Lentamente riesce a liberarsi e a raggiungere la città di Amburgo, dove finisce sul balcone di una casa. Lì abita Zorba, un grosso gatto nero con una piccola macchia bianca sulla gola. Kengah, stremata, usa le sue ultime forze per deporre l’uovo e chiede a Zorba di farle tre promesse: non mangiare l’uovo, prendersi cura del piccolo che ne nascerà e insegnargli a volare. Zorba accetta e si reca dai suoi amici gatti, Segretario e Colonnello. Spiega a loro tutto quello che è successo e, insieme, i tre si recano dal gatto più intelligente del porto: Diderot. Al loro ritorno, Kengah è morta, ma è riuscita a deporre l’uovo. Zorba si occupa di covarlo fino a farlo schiudere. E così nasce Fortunata, la gabbianella, convinta che Zorba sia sua madre. Superando molte difficoltà, Zorba e i suoi amici riescono a far crescere dentro Fortunata il desiderio di poter volare. Tuttavia i gatti si rendono presto conto che, per imparare a volare, c’è bisogno dell’aiuto di un umano, il che significa dover infrangere il tabù che impone ai gatti di non parlare la lingua umana.

Appurato che è sufficiente scegliere con attenzione l’umano con cui dialogare, si recano da un poeta, che è il padrone di una meravigliosa gatta della quale tutti i gatti della città sono innamorati, Bubulina. Il poeta dice loro che, per volare, la gabbiana dovrà saltare dal campanile di San Michele. Fortunata, così, si getta dal campanile e impara a volare come una vera e propria gabbiana.

 

Storia di un cane che insegnò a un bambino la fedeltà

La carovana ha perso un cucciolo di cane pastore.
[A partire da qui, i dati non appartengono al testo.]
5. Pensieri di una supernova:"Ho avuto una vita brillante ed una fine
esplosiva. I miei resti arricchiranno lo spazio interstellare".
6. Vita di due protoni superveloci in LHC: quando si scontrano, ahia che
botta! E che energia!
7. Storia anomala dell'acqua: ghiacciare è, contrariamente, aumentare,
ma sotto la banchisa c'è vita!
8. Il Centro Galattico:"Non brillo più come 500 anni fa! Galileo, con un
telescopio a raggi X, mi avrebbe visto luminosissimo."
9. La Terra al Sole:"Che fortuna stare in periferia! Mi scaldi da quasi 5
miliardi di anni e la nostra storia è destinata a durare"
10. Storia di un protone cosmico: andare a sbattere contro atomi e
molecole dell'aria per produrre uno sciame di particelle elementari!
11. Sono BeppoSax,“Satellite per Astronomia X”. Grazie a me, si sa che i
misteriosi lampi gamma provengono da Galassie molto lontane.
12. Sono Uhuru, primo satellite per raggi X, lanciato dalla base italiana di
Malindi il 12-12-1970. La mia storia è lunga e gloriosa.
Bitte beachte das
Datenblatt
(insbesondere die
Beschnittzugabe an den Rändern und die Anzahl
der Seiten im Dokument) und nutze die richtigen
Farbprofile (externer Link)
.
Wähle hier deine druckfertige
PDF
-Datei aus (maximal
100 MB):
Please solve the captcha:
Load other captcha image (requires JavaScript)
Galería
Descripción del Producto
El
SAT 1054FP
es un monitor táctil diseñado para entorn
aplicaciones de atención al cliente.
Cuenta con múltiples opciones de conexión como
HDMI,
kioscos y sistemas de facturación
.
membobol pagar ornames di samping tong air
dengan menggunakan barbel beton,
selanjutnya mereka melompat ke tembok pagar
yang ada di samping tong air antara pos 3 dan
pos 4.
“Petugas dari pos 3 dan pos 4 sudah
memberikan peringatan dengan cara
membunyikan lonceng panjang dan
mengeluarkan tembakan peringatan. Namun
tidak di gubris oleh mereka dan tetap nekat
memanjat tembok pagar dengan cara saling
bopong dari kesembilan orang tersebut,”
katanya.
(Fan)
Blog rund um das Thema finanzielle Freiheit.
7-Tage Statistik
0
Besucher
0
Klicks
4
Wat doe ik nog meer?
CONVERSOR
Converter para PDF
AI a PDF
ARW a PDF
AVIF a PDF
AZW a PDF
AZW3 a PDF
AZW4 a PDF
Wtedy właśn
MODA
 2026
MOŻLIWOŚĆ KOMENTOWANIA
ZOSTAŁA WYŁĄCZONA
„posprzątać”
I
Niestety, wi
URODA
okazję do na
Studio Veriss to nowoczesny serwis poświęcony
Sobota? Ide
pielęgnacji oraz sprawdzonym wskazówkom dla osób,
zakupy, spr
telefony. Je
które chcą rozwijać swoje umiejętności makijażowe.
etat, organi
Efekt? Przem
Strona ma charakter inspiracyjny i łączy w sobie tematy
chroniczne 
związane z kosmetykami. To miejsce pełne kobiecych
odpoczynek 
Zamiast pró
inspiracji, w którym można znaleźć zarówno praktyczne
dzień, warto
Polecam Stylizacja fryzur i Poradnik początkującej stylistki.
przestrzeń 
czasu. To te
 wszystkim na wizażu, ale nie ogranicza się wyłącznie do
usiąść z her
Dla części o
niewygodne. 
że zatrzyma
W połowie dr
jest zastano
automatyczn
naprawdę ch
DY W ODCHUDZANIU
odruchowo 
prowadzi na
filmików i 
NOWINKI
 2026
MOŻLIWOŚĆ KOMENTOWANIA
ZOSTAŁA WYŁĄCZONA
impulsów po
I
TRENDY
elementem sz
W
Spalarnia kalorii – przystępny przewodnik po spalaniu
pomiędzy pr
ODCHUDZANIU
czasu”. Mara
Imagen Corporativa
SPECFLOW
Lo raccoglie un giaguaro e lo deposita davanti alla casa di Wenchulaf, un capo Mapuche. “Tutto ciò che Ngünemapu – lo spirito della terra – dà, bisogna accoglierlo” dice Wenchulaf e il cucciolo è affamato e infreddolito. Lo tiene con sé come nuovo componente della sua famiglia formata dalla figlia e dal nipotino Aukamañ di cui il cucciolo, Aufman, diventa fidato compagno. I due cuccioli, uomo e cane, crescono insieme in perfetta armonia con la Pachamama.

 

 

Rispetto, fedeltà e vita semplice: finché al villaggio arriva gente cattiva che reclama il territorio come proprio e mette a rischio il popolo dei Mapuche. Wenchulaf viene colpito a morte, il cucciolo di cane rapito, dispersa la gente del villaggio. Il piccolo Aukamañ viene separato per sempre dal nonno e dal suo amico cane. I cattivi lo sanno e lo sa anche il cane che non dimenticherà mai chi lo ha accudito e cresciuto. Neanche adesso che i cattivi lo picchiano e lo aizzano affinché trovi tracce del ragazzo che si è sollevato col suo popolo contro di loro.

Quella di Sepúlveda è una favola che celebra la liturgia dei valori alti: fedeltà, fiducia, amicizia, rispetto per la terra e per il prossimo sullo sfondo della lotta Mapuche in difesa del territorio originario contro la zampata violenta del progresso. Una storia per bambini narrata con un linguaggio semplice in cui si incastonano parole mapuche che hanno il sapore di un suono antico e ancestrale. Ma una favola anche per gli adulti portati a riflettere su tolleranza, amicizia e rispetto per la terra.